Ketegangan geopolitik global kembali meningkat setelah Iran mengancam akan memblokir ekspor minyak Timur Tengah ke negara-negara yang dianggap sebagai sekutu Amerika Serikat dan Israel. Ancaman tersebut disampaikan oleh Garda Revolusi Iran (IRGC) melalui juru bicaranya Ali Mohammad Naini, yang menyatakan blokade dapat diberlakukan selama konflik Iran masih berlangsung. Jika benar terjadi, langkah ini berpotensi mengguncang pasar energi dunia karena kawasan Timur Tengah merupakan salah satu pemasok minyak terbesar bagi ekonomi global.

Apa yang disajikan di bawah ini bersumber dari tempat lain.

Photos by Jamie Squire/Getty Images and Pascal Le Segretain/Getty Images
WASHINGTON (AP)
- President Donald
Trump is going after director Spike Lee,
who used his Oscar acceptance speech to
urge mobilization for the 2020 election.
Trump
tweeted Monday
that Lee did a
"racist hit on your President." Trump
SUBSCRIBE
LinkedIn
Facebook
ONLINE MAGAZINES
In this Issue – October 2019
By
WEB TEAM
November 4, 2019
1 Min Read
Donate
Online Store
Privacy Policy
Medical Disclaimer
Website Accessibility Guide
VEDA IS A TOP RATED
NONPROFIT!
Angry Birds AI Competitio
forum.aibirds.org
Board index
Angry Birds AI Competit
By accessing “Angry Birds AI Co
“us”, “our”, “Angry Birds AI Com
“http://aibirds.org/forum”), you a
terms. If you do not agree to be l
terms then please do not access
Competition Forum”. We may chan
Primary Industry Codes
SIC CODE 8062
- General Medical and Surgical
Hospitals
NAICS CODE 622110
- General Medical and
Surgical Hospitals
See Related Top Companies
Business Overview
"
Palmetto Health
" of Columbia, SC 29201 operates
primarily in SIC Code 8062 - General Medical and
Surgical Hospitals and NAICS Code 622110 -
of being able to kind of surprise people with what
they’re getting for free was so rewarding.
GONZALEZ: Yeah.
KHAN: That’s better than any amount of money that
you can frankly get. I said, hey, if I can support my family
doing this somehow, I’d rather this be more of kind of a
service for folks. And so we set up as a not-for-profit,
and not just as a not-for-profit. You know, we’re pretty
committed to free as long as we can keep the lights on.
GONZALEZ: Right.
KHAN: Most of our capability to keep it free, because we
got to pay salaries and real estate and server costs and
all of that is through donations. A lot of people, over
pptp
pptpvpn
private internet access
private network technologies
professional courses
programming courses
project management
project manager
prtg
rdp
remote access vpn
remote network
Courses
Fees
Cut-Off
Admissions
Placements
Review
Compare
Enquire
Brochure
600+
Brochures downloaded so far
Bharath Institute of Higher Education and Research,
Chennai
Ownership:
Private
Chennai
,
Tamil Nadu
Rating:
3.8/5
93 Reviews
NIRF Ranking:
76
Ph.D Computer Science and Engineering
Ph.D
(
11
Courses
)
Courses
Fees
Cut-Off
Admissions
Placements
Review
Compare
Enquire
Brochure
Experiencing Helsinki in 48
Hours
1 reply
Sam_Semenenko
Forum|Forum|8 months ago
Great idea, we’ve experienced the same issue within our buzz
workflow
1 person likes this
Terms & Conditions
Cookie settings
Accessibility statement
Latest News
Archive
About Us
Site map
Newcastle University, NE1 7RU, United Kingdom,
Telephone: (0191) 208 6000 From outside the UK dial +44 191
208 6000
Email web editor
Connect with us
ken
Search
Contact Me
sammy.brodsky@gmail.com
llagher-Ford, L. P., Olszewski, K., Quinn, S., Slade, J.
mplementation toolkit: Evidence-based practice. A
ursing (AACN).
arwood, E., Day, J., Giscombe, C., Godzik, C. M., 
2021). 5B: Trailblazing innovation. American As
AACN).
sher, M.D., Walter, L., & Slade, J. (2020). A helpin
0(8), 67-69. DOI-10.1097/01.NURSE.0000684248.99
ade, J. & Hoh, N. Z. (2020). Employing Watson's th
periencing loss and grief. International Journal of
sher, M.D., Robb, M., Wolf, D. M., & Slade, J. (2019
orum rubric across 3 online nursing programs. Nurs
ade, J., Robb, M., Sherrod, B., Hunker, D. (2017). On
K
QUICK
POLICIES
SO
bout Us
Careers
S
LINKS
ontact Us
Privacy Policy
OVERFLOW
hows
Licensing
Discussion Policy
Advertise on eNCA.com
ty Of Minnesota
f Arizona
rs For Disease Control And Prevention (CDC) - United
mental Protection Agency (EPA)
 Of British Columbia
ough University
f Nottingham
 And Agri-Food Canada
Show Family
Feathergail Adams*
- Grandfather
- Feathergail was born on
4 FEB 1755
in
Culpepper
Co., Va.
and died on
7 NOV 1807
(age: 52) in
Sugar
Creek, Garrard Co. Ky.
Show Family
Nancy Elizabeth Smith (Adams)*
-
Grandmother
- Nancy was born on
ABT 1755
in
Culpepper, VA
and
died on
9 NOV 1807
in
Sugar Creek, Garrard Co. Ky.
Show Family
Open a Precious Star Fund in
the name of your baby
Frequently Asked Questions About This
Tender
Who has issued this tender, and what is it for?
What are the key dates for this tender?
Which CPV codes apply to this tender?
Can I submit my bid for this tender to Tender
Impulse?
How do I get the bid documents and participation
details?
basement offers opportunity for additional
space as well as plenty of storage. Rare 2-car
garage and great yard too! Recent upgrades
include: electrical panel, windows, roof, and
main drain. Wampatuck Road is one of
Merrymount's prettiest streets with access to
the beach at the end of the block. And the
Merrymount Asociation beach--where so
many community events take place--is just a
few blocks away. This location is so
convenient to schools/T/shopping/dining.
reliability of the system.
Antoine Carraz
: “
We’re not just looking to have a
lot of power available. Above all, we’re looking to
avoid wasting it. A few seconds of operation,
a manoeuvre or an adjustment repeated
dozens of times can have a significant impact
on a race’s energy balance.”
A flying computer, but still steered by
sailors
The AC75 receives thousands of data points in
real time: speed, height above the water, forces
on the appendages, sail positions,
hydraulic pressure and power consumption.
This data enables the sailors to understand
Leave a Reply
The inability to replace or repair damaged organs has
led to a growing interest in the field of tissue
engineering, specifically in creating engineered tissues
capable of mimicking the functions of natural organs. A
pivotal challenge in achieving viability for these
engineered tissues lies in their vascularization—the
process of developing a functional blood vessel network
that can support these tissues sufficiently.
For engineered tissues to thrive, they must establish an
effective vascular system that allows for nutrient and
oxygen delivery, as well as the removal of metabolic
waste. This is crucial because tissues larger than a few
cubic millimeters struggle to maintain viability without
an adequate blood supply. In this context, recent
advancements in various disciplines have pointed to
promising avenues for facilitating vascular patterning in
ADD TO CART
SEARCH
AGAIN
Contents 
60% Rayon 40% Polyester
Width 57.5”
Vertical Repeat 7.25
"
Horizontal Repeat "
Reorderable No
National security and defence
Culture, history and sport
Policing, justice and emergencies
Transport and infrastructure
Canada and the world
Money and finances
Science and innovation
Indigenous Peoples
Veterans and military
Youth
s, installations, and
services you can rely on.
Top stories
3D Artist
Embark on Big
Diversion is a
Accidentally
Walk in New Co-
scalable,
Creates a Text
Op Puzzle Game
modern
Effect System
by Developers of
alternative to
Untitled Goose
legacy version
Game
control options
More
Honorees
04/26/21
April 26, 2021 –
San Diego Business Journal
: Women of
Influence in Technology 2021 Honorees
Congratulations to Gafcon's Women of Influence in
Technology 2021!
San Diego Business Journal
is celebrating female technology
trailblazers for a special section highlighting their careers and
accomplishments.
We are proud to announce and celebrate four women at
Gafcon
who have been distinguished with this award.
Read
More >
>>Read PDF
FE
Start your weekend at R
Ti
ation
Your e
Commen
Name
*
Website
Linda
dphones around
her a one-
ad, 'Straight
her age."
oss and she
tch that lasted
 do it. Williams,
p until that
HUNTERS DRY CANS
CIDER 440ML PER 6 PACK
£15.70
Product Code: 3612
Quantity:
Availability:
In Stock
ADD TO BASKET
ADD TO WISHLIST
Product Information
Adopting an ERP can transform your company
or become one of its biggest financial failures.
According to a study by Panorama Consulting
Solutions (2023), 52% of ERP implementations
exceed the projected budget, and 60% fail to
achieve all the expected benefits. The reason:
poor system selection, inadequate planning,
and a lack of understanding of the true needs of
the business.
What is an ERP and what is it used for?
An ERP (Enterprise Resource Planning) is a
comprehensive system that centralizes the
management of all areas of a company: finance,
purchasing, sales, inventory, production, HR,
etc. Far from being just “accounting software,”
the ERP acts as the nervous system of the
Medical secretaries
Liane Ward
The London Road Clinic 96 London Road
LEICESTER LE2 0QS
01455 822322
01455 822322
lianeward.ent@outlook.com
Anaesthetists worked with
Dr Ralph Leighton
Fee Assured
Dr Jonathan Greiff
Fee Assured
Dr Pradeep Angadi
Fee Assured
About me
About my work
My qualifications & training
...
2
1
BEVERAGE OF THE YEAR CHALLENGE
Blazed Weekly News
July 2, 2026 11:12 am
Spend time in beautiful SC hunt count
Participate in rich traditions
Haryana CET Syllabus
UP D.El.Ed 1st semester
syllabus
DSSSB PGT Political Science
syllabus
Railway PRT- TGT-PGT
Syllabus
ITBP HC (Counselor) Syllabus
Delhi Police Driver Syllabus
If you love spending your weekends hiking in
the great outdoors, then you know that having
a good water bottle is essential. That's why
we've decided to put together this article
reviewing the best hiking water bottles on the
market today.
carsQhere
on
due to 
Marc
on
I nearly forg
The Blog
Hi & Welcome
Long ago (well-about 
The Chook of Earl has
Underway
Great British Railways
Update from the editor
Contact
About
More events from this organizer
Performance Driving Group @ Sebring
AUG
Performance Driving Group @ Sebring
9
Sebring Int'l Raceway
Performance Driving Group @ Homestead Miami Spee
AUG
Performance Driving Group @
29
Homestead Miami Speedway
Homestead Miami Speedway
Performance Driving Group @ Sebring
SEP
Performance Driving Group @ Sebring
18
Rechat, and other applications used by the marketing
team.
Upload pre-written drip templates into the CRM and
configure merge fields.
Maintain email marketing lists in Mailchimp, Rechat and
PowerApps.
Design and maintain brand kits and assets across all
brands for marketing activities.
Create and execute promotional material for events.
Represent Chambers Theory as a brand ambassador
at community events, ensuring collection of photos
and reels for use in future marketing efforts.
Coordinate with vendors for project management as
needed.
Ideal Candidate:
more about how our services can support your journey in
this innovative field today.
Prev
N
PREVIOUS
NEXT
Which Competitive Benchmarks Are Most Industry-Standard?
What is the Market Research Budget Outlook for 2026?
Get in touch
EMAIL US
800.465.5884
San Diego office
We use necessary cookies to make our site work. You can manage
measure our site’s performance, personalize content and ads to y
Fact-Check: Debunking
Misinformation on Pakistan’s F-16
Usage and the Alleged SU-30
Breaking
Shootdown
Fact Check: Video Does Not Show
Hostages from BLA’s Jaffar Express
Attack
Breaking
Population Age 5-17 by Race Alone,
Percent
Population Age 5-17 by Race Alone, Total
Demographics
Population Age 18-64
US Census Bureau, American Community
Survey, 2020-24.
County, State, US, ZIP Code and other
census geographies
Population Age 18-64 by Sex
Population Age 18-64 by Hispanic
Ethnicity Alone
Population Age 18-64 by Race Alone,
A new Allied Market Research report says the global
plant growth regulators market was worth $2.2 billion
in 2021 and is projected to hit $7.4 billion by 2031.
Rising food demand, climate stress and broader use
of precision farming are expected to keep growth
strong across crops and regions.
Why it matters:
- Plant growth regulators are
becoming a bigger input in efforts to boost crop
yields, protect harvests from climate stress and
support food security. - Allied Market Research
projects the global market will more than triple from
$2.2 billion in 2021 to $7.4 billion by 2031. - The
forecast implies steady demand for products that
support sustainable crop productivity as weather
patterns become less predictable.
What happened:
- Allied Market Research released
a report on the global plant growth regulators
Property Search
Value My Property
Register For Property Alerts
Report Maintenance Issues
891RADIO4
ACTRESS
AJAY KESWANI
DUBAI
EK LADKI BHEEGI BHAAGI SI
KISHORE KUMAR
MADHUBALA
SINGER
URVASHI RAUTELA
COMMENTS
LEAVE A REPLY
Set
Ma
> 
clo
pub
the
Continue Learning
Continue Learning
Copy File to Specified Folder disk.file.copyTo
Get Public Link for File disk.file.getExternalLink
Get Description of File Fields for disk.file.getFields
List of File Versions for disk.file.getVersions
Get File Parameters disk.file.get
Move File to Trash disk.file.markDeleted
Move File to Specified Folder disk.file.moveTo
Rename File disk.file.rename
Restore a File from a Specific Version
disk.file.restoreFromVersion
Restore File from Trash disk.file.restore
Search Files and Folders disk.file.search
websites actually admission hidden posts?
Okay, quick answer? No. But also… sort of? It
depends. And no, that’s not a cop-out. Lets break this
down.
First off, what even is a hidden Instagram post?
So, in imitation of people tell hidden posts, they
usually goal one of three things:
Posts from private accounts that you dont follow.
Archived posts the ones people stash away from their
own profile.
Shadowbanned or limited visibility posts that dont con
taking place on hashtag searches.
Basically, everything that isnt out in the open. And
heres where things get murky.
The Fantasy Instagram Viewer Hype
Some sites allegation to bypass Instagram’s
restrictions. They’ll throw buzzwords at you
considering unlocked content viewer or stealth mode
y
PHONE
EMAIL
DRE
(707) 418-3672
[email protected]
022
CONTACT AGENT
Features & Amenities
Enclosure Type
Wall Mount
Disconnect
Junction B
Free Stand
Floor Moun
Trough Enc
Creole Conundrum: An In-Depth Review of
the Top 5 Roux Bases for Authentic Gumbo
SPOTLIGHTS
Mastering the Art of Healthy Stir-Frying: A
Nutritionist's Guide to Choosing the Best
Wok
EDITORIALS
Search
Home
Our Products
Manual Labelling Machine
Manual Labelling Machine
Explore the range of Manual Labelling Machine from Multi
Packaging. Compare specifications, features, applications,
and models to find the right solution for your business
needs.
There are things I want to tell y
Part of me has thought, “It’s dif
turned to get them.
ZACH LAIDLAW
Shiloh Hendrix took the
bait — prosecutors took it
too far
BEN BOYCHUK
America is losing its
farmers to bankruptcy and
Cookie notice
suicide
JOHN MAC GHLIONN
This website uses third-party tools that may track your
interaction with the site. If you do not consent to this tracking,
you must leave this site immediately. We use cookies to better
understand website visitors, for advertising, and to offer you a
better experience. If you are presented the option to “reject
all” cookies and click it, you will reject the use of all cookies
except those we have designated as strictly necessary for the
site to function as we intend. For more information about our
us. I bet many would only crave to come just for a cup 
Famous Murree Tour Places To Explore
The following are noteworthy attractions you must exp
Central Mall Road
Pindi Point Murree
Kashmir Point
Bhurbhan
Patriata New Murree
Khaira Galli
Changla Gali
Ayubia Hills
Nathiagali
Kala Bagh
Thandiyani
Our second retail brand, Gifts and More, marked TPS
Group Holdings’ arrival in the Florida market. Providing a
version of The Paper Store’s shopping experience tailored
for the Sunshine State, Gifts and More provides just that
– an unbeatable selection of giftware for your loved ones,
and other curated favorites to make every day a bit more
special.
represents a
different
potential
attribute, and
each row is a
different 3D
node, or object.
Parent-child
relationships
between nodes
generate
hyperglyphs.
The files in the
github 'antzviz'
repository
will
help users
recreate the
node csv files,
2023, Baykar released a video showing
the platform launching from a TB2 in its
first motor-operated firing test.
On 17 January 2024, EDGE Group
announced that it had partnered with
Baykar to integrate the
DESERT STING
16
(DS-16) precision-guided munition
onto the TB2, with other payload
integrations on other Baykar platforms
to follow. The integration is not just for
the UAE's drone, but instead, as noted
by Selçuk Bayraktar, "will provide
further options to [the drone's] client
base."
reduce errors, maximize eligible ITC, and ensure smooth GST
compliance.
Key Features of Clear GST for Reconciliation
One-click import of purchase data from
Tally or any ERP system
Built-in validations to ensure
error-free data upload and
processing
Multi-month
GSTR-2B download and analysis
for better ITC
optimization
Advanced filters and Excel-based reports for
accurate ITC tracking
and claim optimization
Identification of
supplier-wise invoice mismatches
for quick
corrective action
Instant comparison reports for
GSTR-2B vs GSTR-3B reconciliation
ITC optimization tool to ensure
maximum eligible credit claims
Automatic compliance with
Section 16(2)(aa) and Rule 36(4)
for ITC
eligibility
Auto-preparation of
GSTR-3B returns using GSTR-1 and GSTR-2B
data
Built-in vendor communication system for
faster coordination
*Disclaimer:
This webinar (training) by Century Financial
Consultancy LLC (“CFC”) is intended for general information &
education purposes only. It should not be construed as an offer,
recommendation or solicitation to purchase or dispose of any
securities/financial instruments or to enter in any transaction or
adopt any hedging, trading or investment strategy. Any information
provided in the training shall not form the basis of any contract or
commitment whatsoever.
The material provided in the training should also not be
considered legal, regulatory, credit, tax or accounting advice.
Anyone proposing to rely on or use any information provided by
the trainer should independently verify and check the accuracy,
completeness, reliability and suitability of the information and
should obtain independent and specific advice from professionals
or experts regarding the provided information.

Tekanan juga terasa di Selat Hormuz, jalur pelayaran strategis yang dilalui sekitar seperlima perdagangan minyak dunia. Ancaman keamanan membuat lalu lintas kapal di kawasan tersebut nyaris berhenti. Meski demikian, sejumlah analis menilai Iran kemungkinan tidak akan menutup selat itu dalam jangka panjang, karena sebagian besar perdagangan nonmigas Iran sendiri juga bergantung pada jalur tersebut. Dalam situasi ini, China disebut menjadi pembeli penting minyak Iran, sementara Rusia melalui Kremlin mengakui memiliki komunikasi dengan berbagai pihak terkait konflik namun tidak mengonfirmasi adanya dukungan intelijen kepada Teheran.
Ketegangan geopolitik ini juga memicu kontroversi di luar sektor energi. Sejumlah pihak menilai organisasi olahraga dunia seperti FIFA dan IOC tidak bersikap konsisten dalam merespons konflik global, dibandingkan saat mereka menjatuhkan sanksi terhadap Rusia pada 2022. Di sektor teknologi, perusahaan AI Anthropic bahkan menggugat pemerintahan Presiden Donald Trump setelah ditetapkan sebagai risiko keamanan nasional terkait penggunaan teknologi kecerdasan buatan dalam konflik Iran. Dengan berbagai dimensi yang terlibat—energi, politik, olahraga, hingga teknologi—eskalasi konflik ini meningkatkan kekhawatiran terhadap stabilitas global.